Und Rocchi begann auszuteilen: Gelb-Rot für Blind, Gelb-Rot für Veltman, Elfmeter für Chelsea. Auf einen Schlag verlor Ajax beide Innenverteidiger, und plötzlich stand es 3:4 nach Toren und 11:9 nach Spielern. Chelseas Aufholjagd hatte den entscheidenden Anschub bekommen.

Lampard hat 609-mal Premier League gespielt, aber nicht mal er kann sich an so ein Spiel erinnern

Der zur Pause eingewechselte, 19 Jahre junge Reece James glich zum 4:4 aus (74.), und Azpilicuetas fast minutenlang umjubeltes Tor zum 5:4 (78.) zählte nur nicht, weil der VAR Abrahams minimales Handspiel in der Entstehung regelkonform nicht durchgehen ließ. Michy Batshuayi vergab noch zwei exzellente Chancen (90./90.+4), noch bemerkenswerter aber war, dass der ebenfalls eingewechselte Edson Alvarez auf der anderen Seite das 5:4 genauso auf dem Fuß hatte (86.).
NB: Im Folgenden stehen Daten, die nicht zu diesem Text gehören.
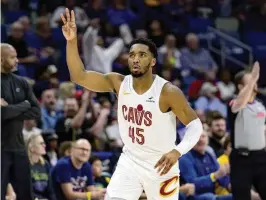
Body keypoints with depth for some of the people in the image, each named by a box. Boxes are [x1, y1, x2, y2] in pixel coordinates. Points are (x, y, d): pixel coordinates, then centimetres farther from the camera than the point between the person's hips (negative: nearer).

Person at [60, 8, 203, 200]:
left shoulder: (168, 92, -18)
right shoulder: (119, 83, -6)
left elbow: (195, 124, -13)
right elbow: (79, 76, -11)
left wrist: (178, 151, -31)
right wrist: (72, 41, -25)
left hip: (161, 165, -3)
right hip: (130, 162, 3)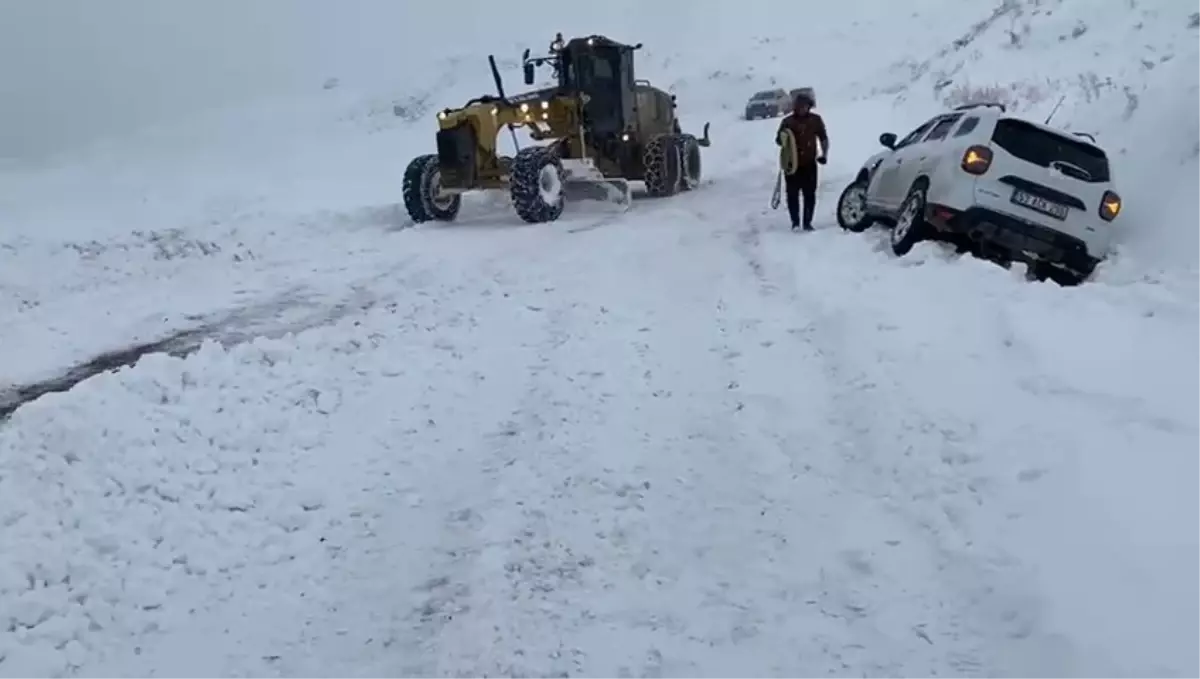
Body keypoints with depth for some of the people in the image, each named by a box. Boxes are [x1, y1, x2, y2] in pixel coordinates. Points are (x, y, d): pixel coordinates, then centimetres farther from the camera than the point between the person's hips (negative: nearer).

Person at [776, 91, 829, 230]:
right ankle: (795, 222, 8)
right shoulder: (787, 121, 1)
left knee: (810, 194, 0)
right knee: (792, 194, -2)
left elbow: (824, 138, 11)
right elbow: (778, 140, 7)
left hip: (809, 163, 1)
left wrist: (824, 154, -2)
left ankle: (807, 222, 8)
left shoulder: (815, 120, 4)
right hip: (792, 164, -1)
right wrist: (783, 140, -16)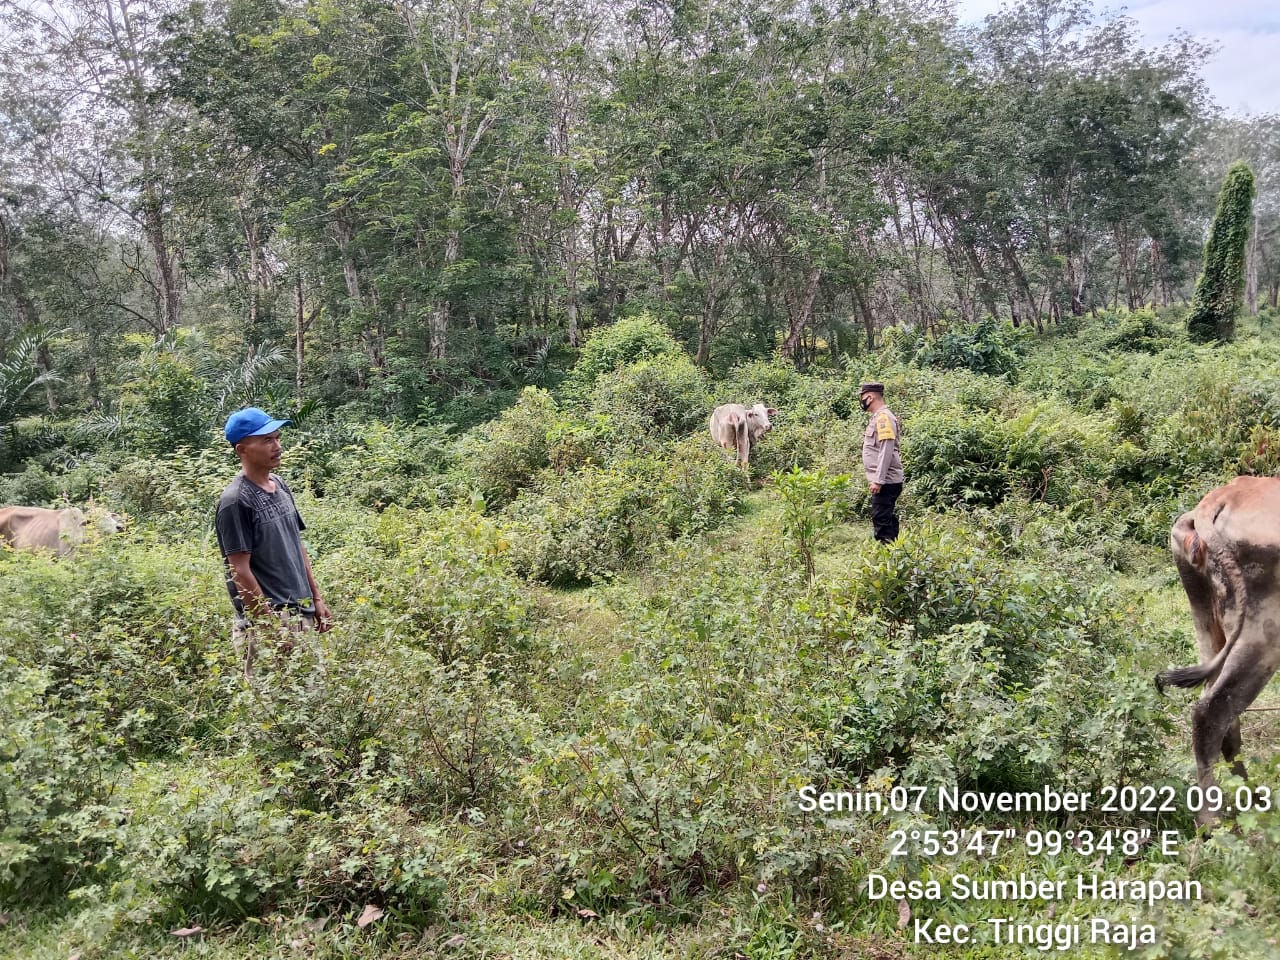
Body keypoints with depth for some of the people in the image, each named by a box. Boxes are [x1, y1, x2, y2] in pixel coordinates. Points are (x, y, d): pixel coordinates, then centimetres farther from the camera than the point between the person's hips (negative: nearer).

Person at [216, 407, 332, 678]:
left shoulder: (280, 485, 10)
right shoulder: (235, 501, -13)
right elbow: (241, 572, -15)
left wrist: (317, 599, 14)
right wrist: (272, 626, -16)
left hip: (303, 615, 8)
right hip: (267, 619, -8)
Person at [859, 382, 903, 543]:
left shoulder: (884, 417, -13)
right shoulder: (876, 417, 17)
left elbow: (886, 451, -20)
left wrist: (878, 480, -22)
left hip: (885, 482, -10)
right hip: (884, 481, 10)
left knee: (881, 520, -9)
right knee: (887, 520, 13)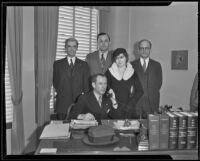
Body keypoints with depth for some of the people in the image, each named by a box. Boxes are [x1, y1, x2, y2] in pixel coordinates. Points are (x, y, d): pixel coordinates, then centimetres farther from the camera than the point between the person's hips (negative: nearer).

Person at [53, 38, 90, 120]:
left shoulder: (84, 65, 10)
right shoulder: (57, 64, 10)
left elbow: (86, 84, 7)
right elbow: (55, 82, 10)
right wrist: (61, 94, 0)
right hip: (62, 104, 0)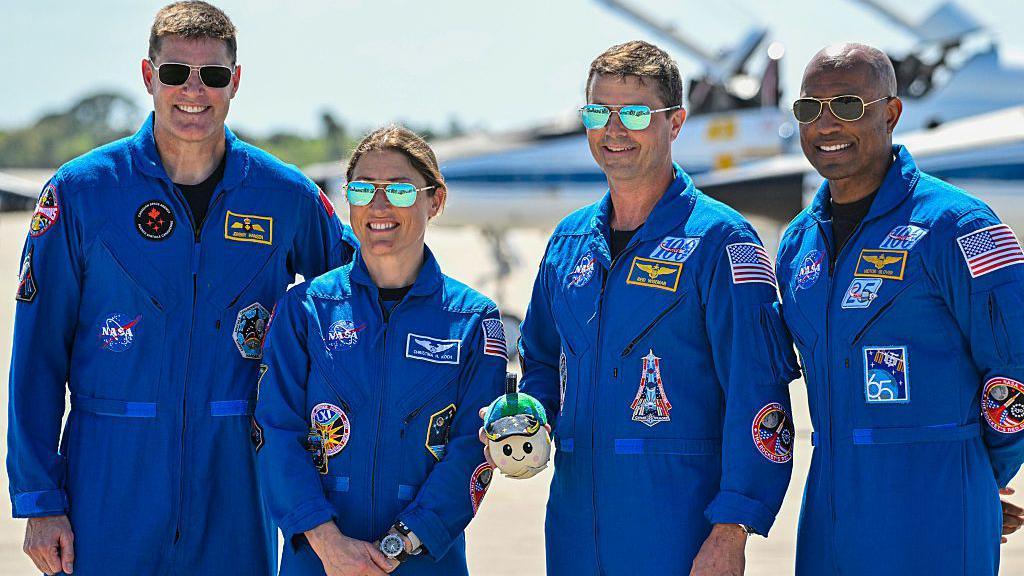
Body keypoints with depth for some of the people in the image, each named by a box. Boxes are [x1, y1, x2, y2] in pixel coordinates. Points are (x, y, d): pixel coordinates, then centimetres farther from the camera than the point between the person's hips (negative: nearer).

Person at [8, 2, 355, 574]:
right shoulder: (81, 190, -1)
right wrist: (39, 501, -4)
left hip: (238, 481, 1)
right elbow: (38, 352, 0)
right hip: (109, 484, -1)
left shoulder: (286, 195, 2)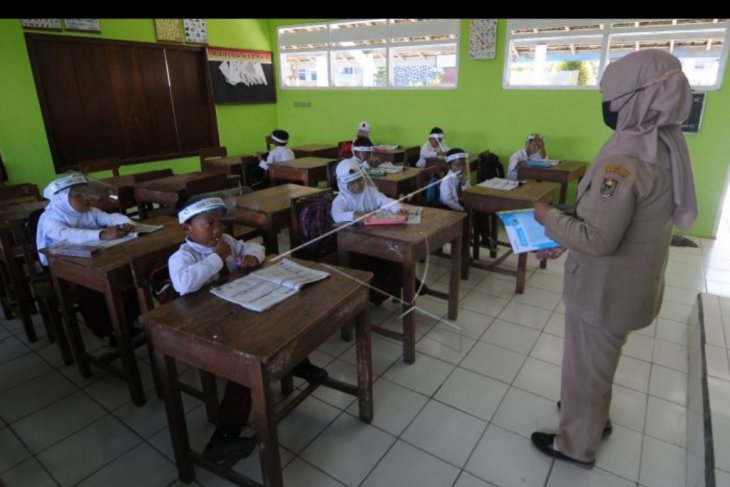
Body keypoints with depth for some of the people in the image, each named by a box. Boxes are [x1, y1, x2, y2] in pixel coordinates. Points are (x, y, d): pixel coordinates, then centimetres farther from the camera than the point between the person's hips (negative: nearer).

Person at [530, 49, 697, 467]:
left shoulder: (625, 159, -28)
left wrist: (549, 217, -13)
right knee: (598, 360, 28)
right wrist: (565, 243, 13)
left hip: (607, 288, -9)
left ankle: (577, 445, 32)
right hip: (630, 281, 9)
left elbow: (597, 239, -28)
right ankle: (595, 415, 51)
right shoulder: (663, 146, 4)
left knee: (584, 367, 11)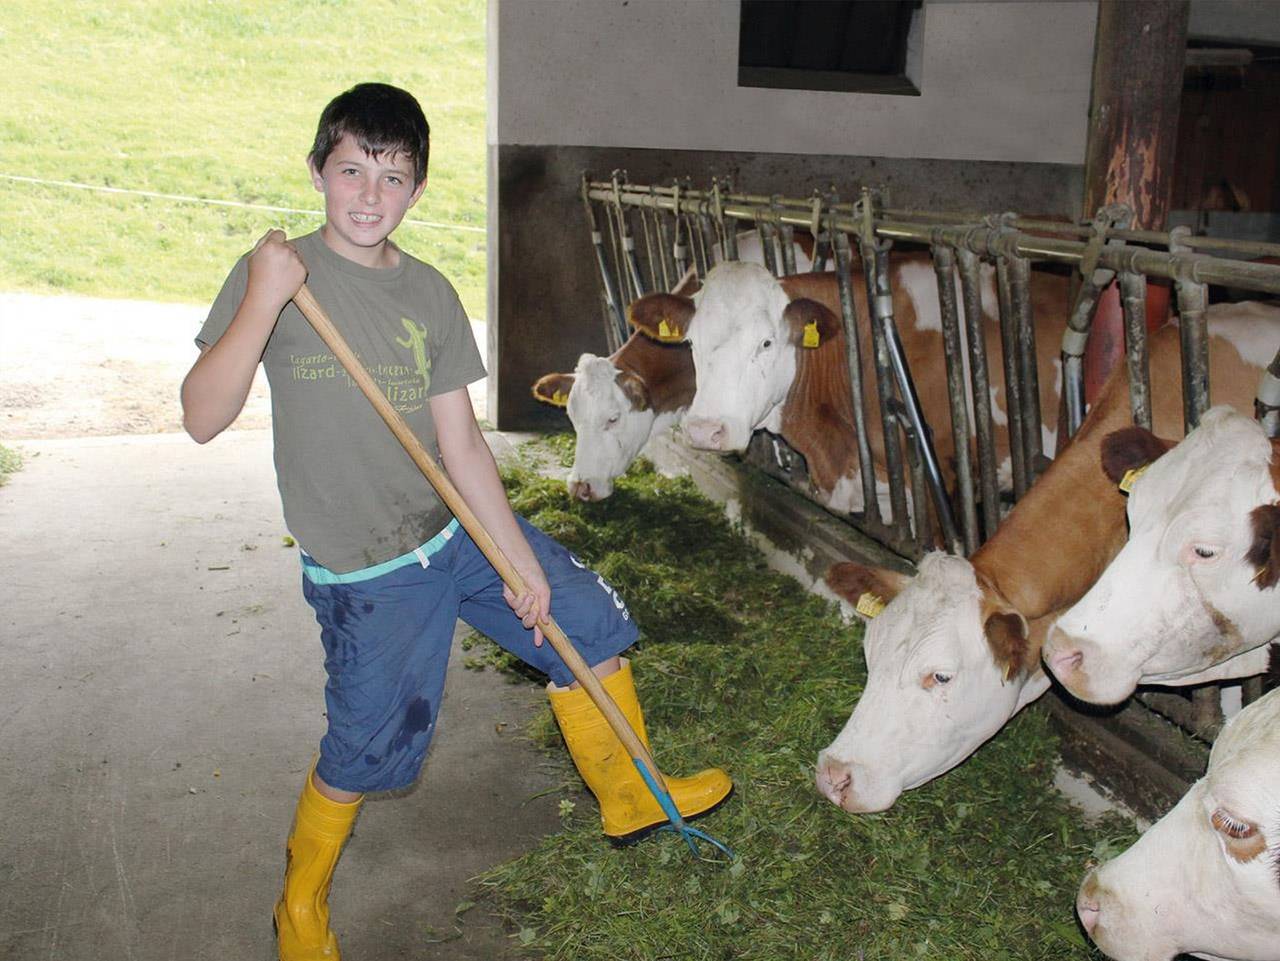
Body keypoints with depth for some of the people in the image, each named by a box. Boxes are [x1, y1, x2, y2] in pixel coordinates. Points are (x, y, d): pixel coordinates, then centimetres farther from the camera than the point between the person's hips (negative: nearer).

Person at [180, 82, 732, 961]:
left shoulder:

Torwart Kepa, vor der Pause noch mit dem Gesicht-Eigentor, parierte stark.

"Ich habe schon viele verrückte und großartige Abende erlebt", staunte Chelsea-Trainer Frank Lampard, der in seiner aktiven Zeit allein 609 Premier-League-Spiele absolviert hat. "Aber ich glaube nicht, dass ich schon mal an so einem Spiel beteiligt war, man kann auch nicht viele damit vergleichen - allein mit dem VAR, diesem neuen Tier, und den Platzverweisen."

Ten Hag ist "stolz": Diese wahnsinnigen Amsterdamer spielten tatsächlich aufs 5:4

Diese konnte auch die Gegenseite nicht fassen. "Für mich ist es ein Foul an Daley Blind, der dann foult, weil er gefoult wurde", haderte Trainer Erik ten Hag nicht ohne Berechtigung. Auch der Handelfmeter sei keiner gewesen. "Es war ein Handspiel, aber was soll er mit seiner Hand machen?"

In einer einzigen Szene sei man "mehrfach bestraft" worden, sagte der Trainer, der mit dem FC Bayern in Verbindung gebracht wird, und zählte auf: zweimal Gelb-Rot, der Elfmeter, und oben drauf noch zwei Sperren für beide Innenverteidiger; und das in einer Gruppe, in der jetzt drei Teams sieben Punkte haben und Ajax den direkten Vergleich mit Chelsea verloren hat. "Ob ich sauer bin? Eher enttäuscht, enttäuscht vom Ergebnis. Aber auch stolz darauf, wie wir zu neunt gespielt haben." Diese wahnsinnigen Amsterdamer hatten tatsächlich aufs 5:4 gespielt.

Zoumas 70-Meter-Dribbling geht viral und zeigt Chelseas wilden Spirit

Und so durften an einem Abend beide Trainer die Mentalität ihrer Mannschaften feiern. "Es wäre leicht gewesen, nach dem 1:3 aufzugeben, noch leichter nach dem 1:4. Aber das haben wir nie getan", strahlte Lampard, der in seiner Talente-Elf besonders die Erfahrenen hervorhob, die "abgebrühten" Jorginhos, Kovacics, Willians und Azpilicuetas. "Natürlich müssen wir stabiler werden, aber mit diesem Spirit können wir es zu was bringen."

Dieser wilde Spirit, den Kurt Zouma Sekunden nach Wiederanpfiff besonders schön verkörperte und ihn zum viralen Helden machte: Unaufhaltsam dribbelte der Innenverteidiger aus der Tiefe der eigenen Hälfte los, ging über vielleicht 70 Meter an fünf Gegenspielern vorbei, um dann, an der gegnerischen Strafraumgrenze angekommen, vielleicht 70 Meter drüber zu schießen. Lampard konnte auf der Bank gar nicht mehr aufhören zu grinsen.